#### Recorded data
----------------

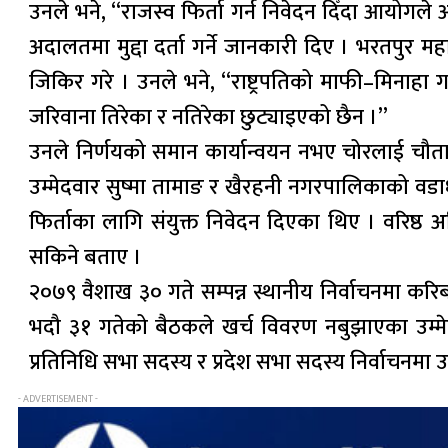
उनले भने, “राजस्व फिर्ता गर्न निवेदन दिँदा आयोगले आफ
अदालतमा मुद्दा दर्ता गर्ने जानकारी दिए । भरतपुर म
जिकिर गरे । उनले भने, “राष्ट्रपतिको माफी–मिनाहा ग
जरिवाना तिरेका र नतिरेका छुट्याइएको छैन ।”
उनले निर्णयको समान कार्यान्वयन नभए चोरलाई चौतार
उम्मेदवार सुष्मा तामाङ र खैरहनी नगरपालिकाको वडाध्
फिर्ताका लागि संयुक्त निवेदन दिएका थिए । वरिष्ठ अ
सकिने बताए ।
२०७९ वैशाख ३० गते सम्पन्न स्थानीय निर्वाचनमा क
भदौ ३१ गतेको बैठकले खर्च विवरण नबुझाएका उम्मेदवा
प्रतिनिधि सभा सदस्य र प्रदेश सभा सदस्य निर्वाचनमा 
- ADVERTISEMENT -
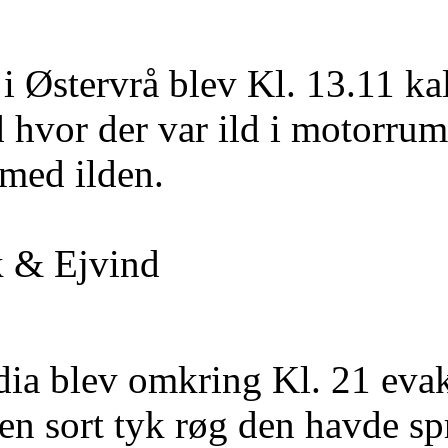
i Østervrå blev Kl. 13.11 kal
 hvor der var ild i motorrum
 med ilden.
k & Ejvind
dia blev omkring Kl. 21 evaku
en sort tyk røg den havde spre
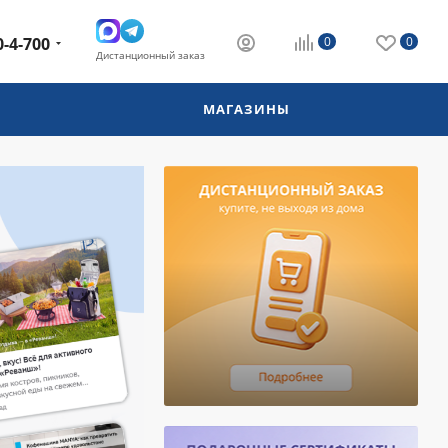
0-4-700
0
0
Дистанционный заказ
МАГАЗИНЫ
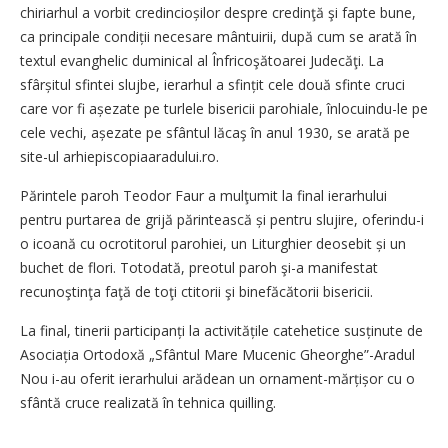
chiriarhul a vorbit credincioșilor despre credinţă şi fapte bune,
ca principale condiții necesare mântuirii, după cum se arată în
textul evanghelic duminical al Înfricoşătoarei Judecăţi. La
sfârșitul sfintei slujbe, ierarhul a sfințit cele două sfinte cruci
care vor fi așezate pe turlele bisericii parohiale, înlocuindu-le pe
cele vechi, așezate pe sfântul lăcaş în anul 1930, se arată pe
site-ul arhiepiscopiaaradului.ro.
Părintele paroh Teodor Faur a mulţumit la final ierarhului
pentru purtarea de grijă părintească și pentru slujire, oferindu-i
o icoană cu ocrotitorul parohiei, un Liturghier deosebit și un
buchet de flori. Totodată, preotul paroh şi-a manifestat
recunoştinţa faţă de toţi ctitorii şi binefăcătorii bisericii.
La final, tinerii participanți la activitățile catehetice susținute de
Asociația Ortodoxă „Sfântul Mare Mucenic Gheorghe”-Aradul
Nou i-au oferit ierarhului arădean un ornament-mărțișor cu o
sfântă cruce realizată în tehnica quilling.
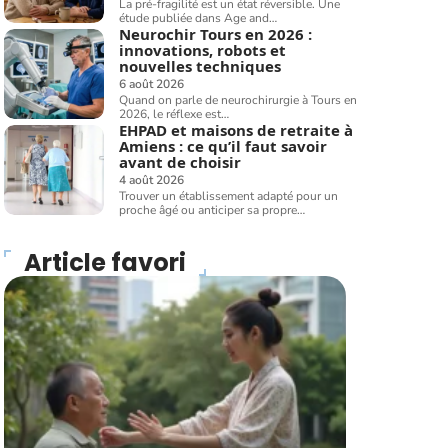
La pré-fragilité est un état réversible. Une
étude publiée dans Age and
…
Neurochir Tours en 2026 :
innovations, robots et
nouvelles techniques
6 août 2026
Quand on parle de neurochirurgie à Tours en
2026, le réflexe est
…
EHPAD et maisons de retraite à
Amiens : ce qu’il faut savoir
avant de choisir
4 août 2026
Trouver un établissement adapté pour un
proche âgé ou anticiper sa propre
…
Article favori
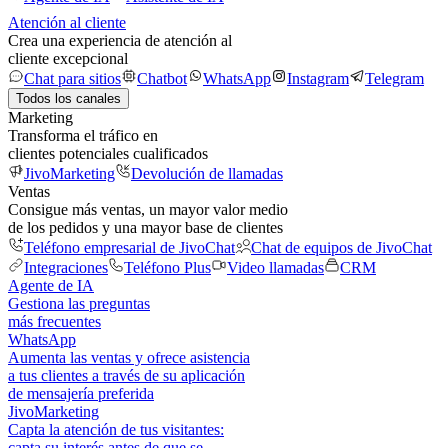
Atención al cliente
Crea una experiencia de atención al
cliente excepcional
Chat para sitios
Chatbot
WhatsApp
Instagram
Telegram
Todos los canales
Marketing
Transforma el tráfico en
clientes potenciales cualificados
JivoMarketing
Devolución de llamadas
Ventas
Consigue más ventas, un mayor valor medio
de los pedidos y una mayor base de clientes
Teléfono empresarial de JivoChat
Chat de equipos de JivoChat
Integraciones
Teléfono Plus
Video llamadas
CRM
Agente de IA
Gestiona las preguntas
más frecuentes
WhatsApp
Aumenta las ventas y ofrece asistencia
a tus clientes a través de su aplicación
de mensajería preferida
JivoMarketing
Capta la atención de tus visitantes:
capta su interés antes de que se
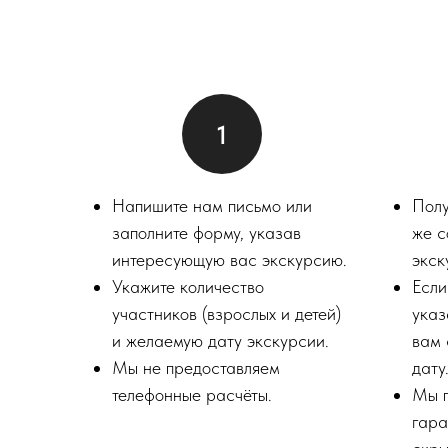
Напишите нам письмо или
Полу
заполните форму, указав
же с
интересующую вас экскурсию.
экск
Укажите количество
Если
участников (взрослых и детей)
указ
и желаемую дату экскурсии.
вам 
Мы не предоставляем
дату
телефонные расчёты.
Мы 
гара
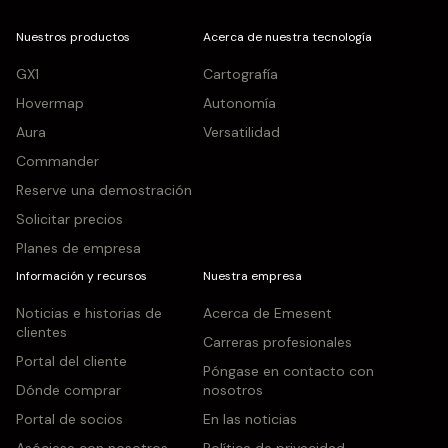
Nuestros productos
Acerca de nuestra tecnología
GX1
Cartografía
Hovermap
Autonomía
Aura
Versatilidad
Commander
Reserve una demostración
Solicitar precios
Planes de empresa
Información y recursos
Nuestra empresa
Noticias e historias de
Acerca de Emesent
clientes
Carreras profesionales
Portal del cliente
Póngase en contacto con
Dónde comprar
nosotros
Portal de socios
En las noticias
Asóciese con nosotros
Política de privacidad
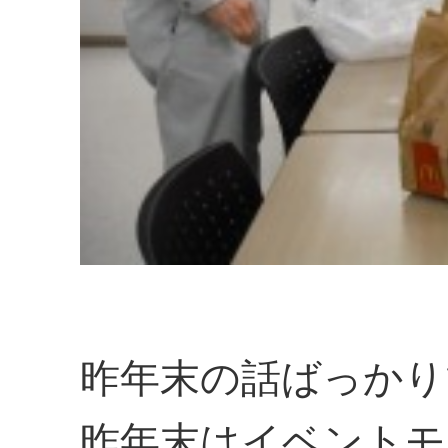
昨年末の話ばっかり
昨年末はイベントモ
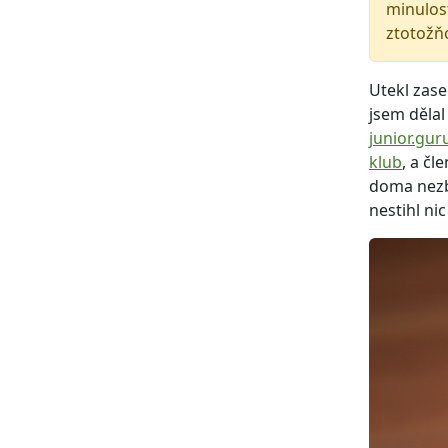
minulost
ztotožň
Utekl zase
jsem dělal
junior.gur
klub
, a čl
doma nezbl
nestihl nic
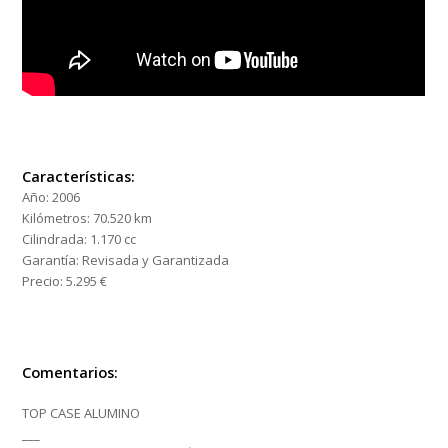
Características:
Año:
2006
Kilómetros:
70.520 km
Cilindrada:
1.170 cc
Garantía:
Revisada y Garantizada
Precio:
5.295 €
Comentarios:
TOP CASE ALUMINO
___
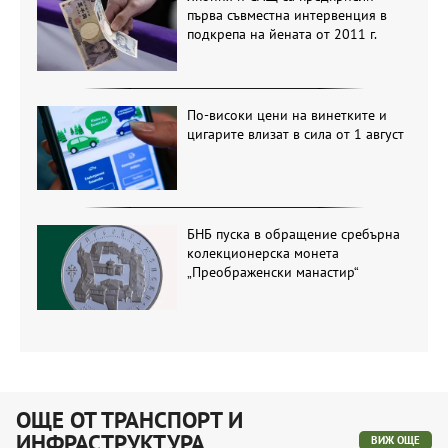
първа съвместна интервенция в
подкрепа на йената от 2011 г.
По-високи цени на винетките и
цигарите влизат в сила от 1 август
БНБ пуска в обращение сребърна
колекционерска монета
„Преображенски манастир“
ОЩЕ ОТ ТРАНСПОРТ И
ИНФРАСТРУКТУРА
ВИЖ ОЩЕ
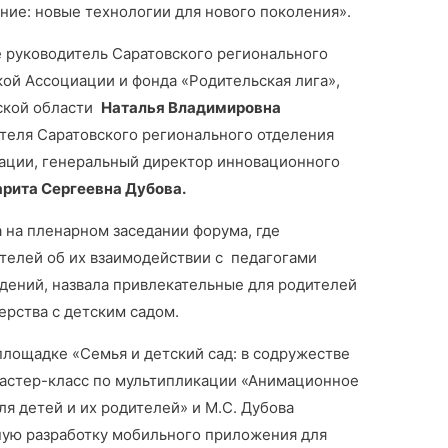
ие: новые технологии для нового поколения».
е руководитель Саратовского регионального
ой Ассоциации и фонда «Родительская лига»,
ской области
Наталья Владимировна
теля Саратовского регионального отделения
ации, генеральный директор инновационного
рита Сергеевна Дубова.
 на пленарном заседании форума, где
ителей об их взаимодействии с педагогами
ений, назвала привлекательные для родителей
ерства с детским садом.
площадке «Семья и детский сад: в содружестве
мастер-класс по мультипликации «Анимационное
ля детей и их родителей» и М.С. Дубова
ную разработку мобильного приложения для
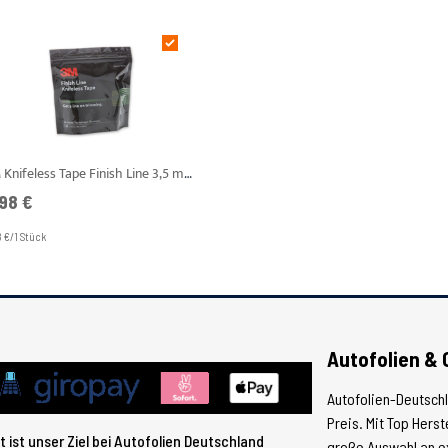
3M Knifeless Tape Finish Line 3,5 mm x 10 m
98 €
8 €/1 Stück
Autofolien & 
Autofolien-Deutsch
Preis. Mit Top Hers
 ist unser Ziel bei Autofolien Deutschland
große Auswahl an e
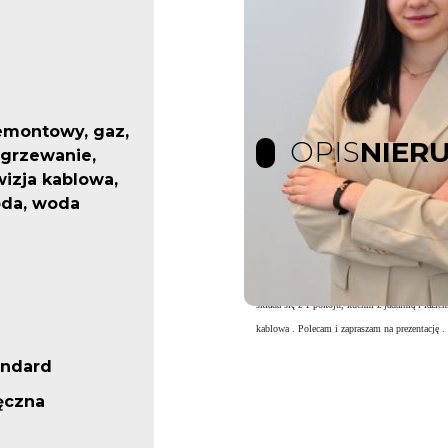
emontowy, gaz,
OPIS
NIER
ogrzewanie,
wizja kablowa,
da, woda
Budynek oddany w sierpniu 2005r. Wszystkie med
Możliwa instalacja telefoniczna Tele-Net (Mul
szkło, farby ekologiczne. Łazienka w pełni w
składa się z 1 pokoju, kuchni z jadalnią i łazi
kablowa . Polecam i zapraszam na prezentację .
andard
ęczna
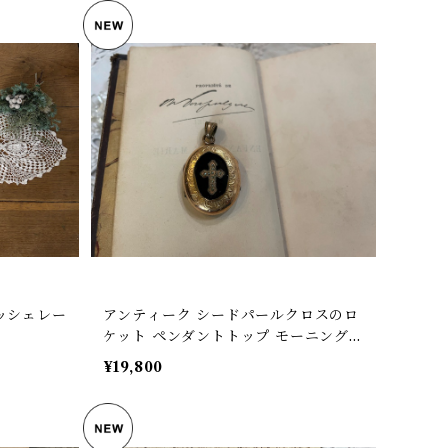
アンティーク シードパールクロスのロ
ケット ペンダントトップ モーニングジ
ュエリー フランス 【B-28】
¥19,800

----------------

#### How to complete this task
Write out the lines of the listing above word for word, starting at the line with "Atención al cliente" and ending with the line with "Integraciones", including both of those lines.

#### Answer box
Atención al cliente
Crea una experiencia de atención al
cliente excepcional
Chat para sitios
Chatbot
WhatsApp
Instagram
Telegram
Todos los canales
Marketing
Transforma el tráfico en
clientes potenciales cualificados
JivoMarketing
Devolución de llamadas
Ventas
Consigue más ventas, un mayor valor medio
de los pedidos y una mayor base de clientes
Teléfono empresarial de JivoChat
Chat de equipos de JivoChat
Integraciones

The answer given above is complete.